In 2015, two Hebrew-letter quires with a total of 32 pages were found to be reused in the cover of a book from the 16th century. They were sent by their owner to the Institute of Hebrew Manuscript Research at the National Library of Israel in Jerusalem. The study of their watermarks, paper, ink, typeset typography, made upon request of their owner, concluded that it may be possible that they could have been printed in the area of Avignon around 1444, suggesting that they might be Waldvogel and Davin de Caderousse's work. This finding has received some media coverage, although in the absence of a counter-expertise by independent scholars, the putative link between these printed quires and Waldfogel's entreprise remains purely speculative.

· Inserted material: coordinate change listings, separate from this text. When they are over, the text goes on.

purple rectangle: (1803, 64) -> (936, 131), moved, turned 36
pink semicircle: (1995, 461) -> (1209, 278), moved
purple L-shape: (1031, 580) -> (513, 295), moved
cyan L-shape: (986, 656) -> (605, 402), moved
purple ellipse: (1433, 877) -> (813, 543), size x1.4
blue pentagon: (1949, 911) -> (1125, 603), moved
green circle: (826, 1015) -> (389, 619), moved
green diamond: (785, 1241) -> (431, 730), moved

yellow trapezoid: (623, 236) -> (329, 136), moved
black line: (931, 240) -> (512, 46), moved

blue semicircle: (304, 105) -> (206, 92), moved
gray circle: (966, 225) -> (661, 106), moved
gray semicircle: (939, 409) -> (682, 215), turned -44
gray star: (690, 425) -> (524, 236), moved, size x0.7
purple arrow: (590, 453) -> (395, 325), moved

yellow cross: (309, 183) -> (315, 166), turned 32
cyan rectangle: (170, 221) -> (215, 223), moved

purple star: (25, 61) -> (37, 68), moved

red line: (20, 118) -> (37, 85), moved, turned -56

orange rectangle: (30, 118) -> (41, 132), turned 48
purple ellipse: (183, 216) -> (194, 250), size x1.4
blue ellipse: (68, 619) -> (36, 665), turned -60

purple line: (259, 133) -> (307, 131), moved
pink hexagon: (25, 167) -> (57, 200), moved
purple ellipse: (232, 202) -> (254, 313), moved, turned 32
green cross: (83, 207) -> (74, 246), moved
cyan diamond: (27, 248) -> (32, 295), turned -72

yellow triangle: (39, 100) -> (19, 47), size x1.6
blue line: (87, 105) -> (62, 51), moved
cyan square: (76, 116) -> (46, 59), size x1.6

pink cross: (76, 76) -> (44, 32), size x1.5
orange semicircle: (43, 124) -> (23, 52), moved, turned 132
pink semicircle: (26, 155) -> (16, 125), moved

Since 2019, the Institute for Computerized Bibliography of the Hebrew Book published three studies on the sheets, which were brought in 2015 before Yitzhak Yudlov, who was the Head of the Institute for Hebrew Bibliography in Jerusalem for many years, and Benjamin Richler, former Director of the Institute of Microfilmed Hebrew Manuscripts at the National Library in Jerusalem. The publications of the Institute for Computerized Bibliography of the Hebrew Book dealt with three components of the sheets, namely paper, watermark and typography. Regarding the identification of those sheets, they wrote: "In our opinion, these are the sheets from the printing experiments of Prokop Waldvogel and Davin de Caderousse".